Add 6-month working capital of $45K-$80K on top of Item 7 to operate realistically. Sub-$300K total liquidity generally isn't enough for a traditional store.

What is the average Great American Cookies AUV?

System-wide 2024 average unit revenue is $539,902 per the Item 19 disclosure. Top-quartile units approach $725,000, while bottom-quartile units fall under $350,000. AUV varies dramatically by mall tier and trade area. Do NOT model at the system average — assume 80% of system average ($432K) for conservative planning.

Did FAT Brands' 2026 bankruptcy affect Great American Cookies franchisees?

Yes — significantly. Franchisees filed claims over 88% supply-cost inflation 2021-2024 and misused ad funds. FBG Bid Co. Acquired the brand in the $595M bankruptcy sale approved Q3 2026.

Existing franchise agreements transferred to new ownership. Operational support has stabilized but vendor trust is still rebuilding through 2027.

How long until a Great American Cookies franchise is profitable?

Cash-flow positive typically lands month 14-22 for a traditional mall store. Full payback on invested capital runs 5-7 years in normal conditions, 3-5 years for top-quartile operators, and never for sub-$400K-AUV underperformers. Owner-operators reach payback 12-18 months faster than absentee owners.

Should I open a Great American Cookies or a Crumbl in 2027?

Different businesses. Crumbl is $1.1M AUV with $300K-$600K Item 7 and a viral social-media model, but same-store sales are flattening and territory availability is limited.

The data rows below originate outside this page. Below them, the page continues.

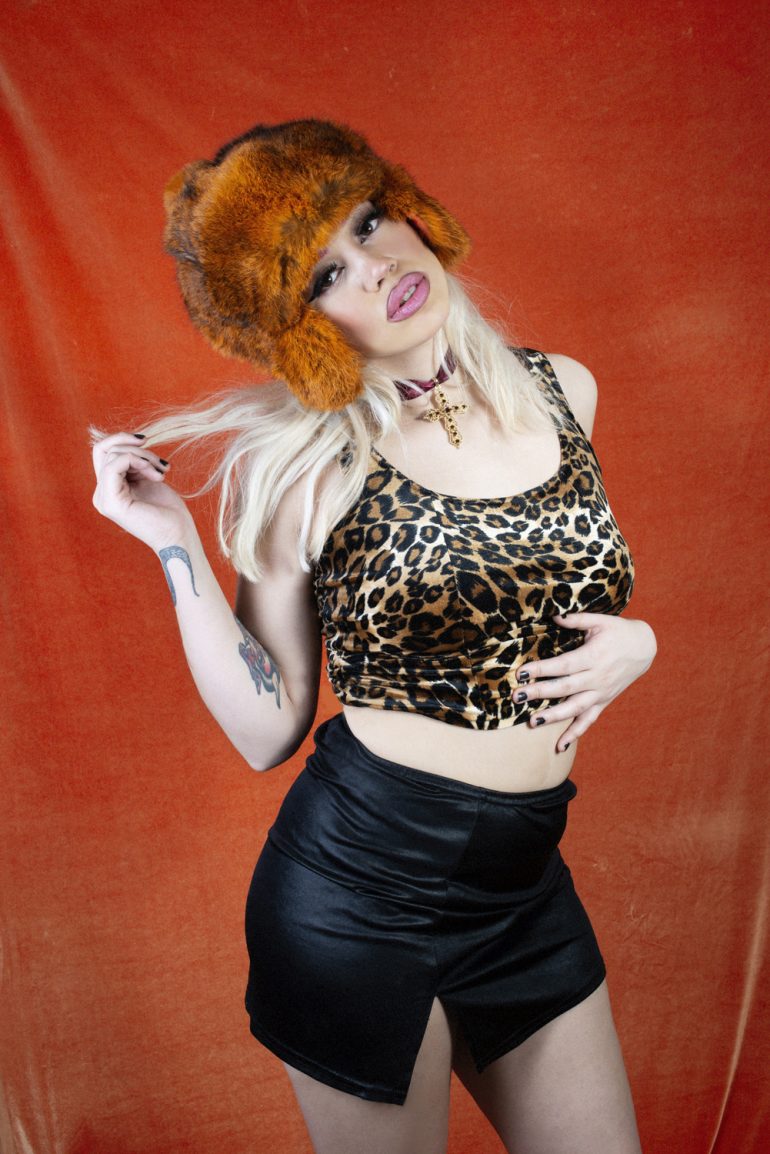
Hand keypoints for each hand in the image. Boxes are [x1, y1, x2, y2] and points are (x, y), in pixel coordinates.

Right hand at [92, 431, 192, 552]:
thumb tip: (131, 440)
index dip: (123, 440)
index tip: (148, 443)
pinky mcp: (111, 502)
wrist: (178, 536)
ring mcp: (104, 499)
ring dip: (144, 457)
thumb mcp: (148, 478)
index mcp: (108, 489)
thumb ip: (134, 463)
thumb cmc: (168, 511)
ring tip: (162, 472)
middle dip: (137, 449)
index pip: (103, 452)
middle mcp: (101, 495)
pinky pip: (115, 465)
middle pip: (105, 450)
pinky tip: (156, 475)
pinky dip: (138, 461)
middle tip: (161, 464)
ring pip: (112, 455)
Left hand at [514, 612, 656, 752]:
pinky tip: (560, 746)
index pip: (563, 666)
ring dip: (554, 717)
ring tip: (533, 722)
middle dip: (540, 693)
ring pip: (575, 708)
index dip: (542, 670)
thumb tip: (554, 615)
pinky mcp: (604, 701)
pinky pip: (589, 720)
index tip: (521, 673)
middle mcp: (597, 678)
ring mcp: (601, 692)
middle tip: (517, 697)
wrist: (644, 648)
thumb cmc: (618, 632)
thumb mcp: (600, 620)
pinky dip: (575, 733)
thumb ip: (576, 619)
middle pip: (565, 688)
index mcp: (593, 656)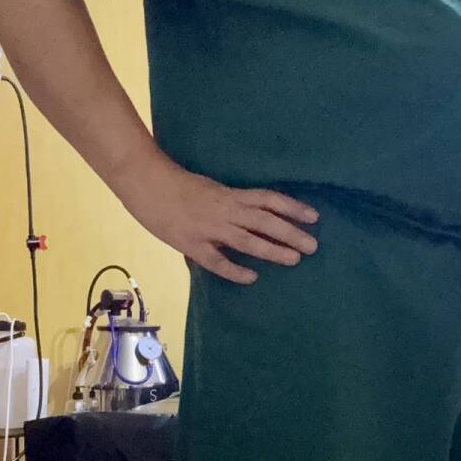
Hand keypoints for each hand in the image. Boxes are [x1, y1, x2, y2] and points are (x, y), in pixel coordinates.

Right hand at [119, 155, 318, 283]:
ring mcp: (209, 228)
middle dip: (291, 233)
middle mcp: (225, 210)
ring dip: (272, 250)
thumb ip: (229, 203)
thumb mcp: (210, 189)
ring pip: (247, 240)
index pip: (269, 199)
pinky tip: (251, 278)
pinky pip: (217, 261)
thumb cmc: (176, 184)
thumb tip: (250, 216)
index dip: (292, 207)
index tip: (314, 217)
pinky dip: (235, 270)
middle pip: (265, 221)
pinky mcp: (192, 244)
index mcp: (230, 194)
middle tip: (312, 246)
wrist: (145, 182)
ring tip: (294, 259)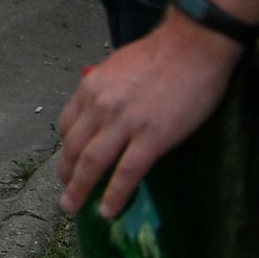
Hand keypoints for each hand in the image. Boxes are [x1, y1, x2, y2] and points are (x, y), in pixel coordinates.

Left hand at [56, 19, 241, 214]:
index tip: (67, 165)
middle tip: (65, 195)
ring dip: (80, 190)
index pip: (67, 125)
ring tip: (75, 208)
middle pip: (73, 148)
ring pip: (92, 164)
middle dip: (66, 175)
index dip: (65, 149)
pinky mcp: (152, 138)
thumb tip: (104, 108)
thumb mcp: (118, 67)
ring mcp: (124, 123)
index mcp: (90, 88)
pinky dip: (115, 195)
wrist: (193, 46)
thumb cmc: (162, 54)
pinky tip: (109, 211)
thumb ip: (106, 89)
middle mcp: (99, 106)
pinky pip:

Great American Cookies is lower AUV ($540K) at lower investment ($148-$462K) with mall-traffic dependency.

If you have $500K+ liquid and access to A-tier sites, Crumbl wins on raw economics. If you have $250K, southeastern mall relationships, and patient capital, Great American can work.

Bottom Line

Great American Cookies is a 35-year-old brand with real Southeast equity trading inside a structurally challenged mall-kiosk format following a 2026 franchisor bankruptcy. The math works only at A-mall sites in the Southeast, only with $300K+ liquid, only if you accept 5-7 year payback, and only if you buy existing distressed units rather than building new.

Most prospects who run a real diligence process should walk away — not because the brand is broken, but because the alternatives (existing-unit acquisition at 2.5x SDE, co-branded Marble Slab + GAC units, or sitting out the cookie category entirely) carry materially better risk-adjusted returns.

If you must buy, buy an existing profitable unit from a retiring franchisee in Texas, Georgia, or Florida — and negotiate hard on the multiple.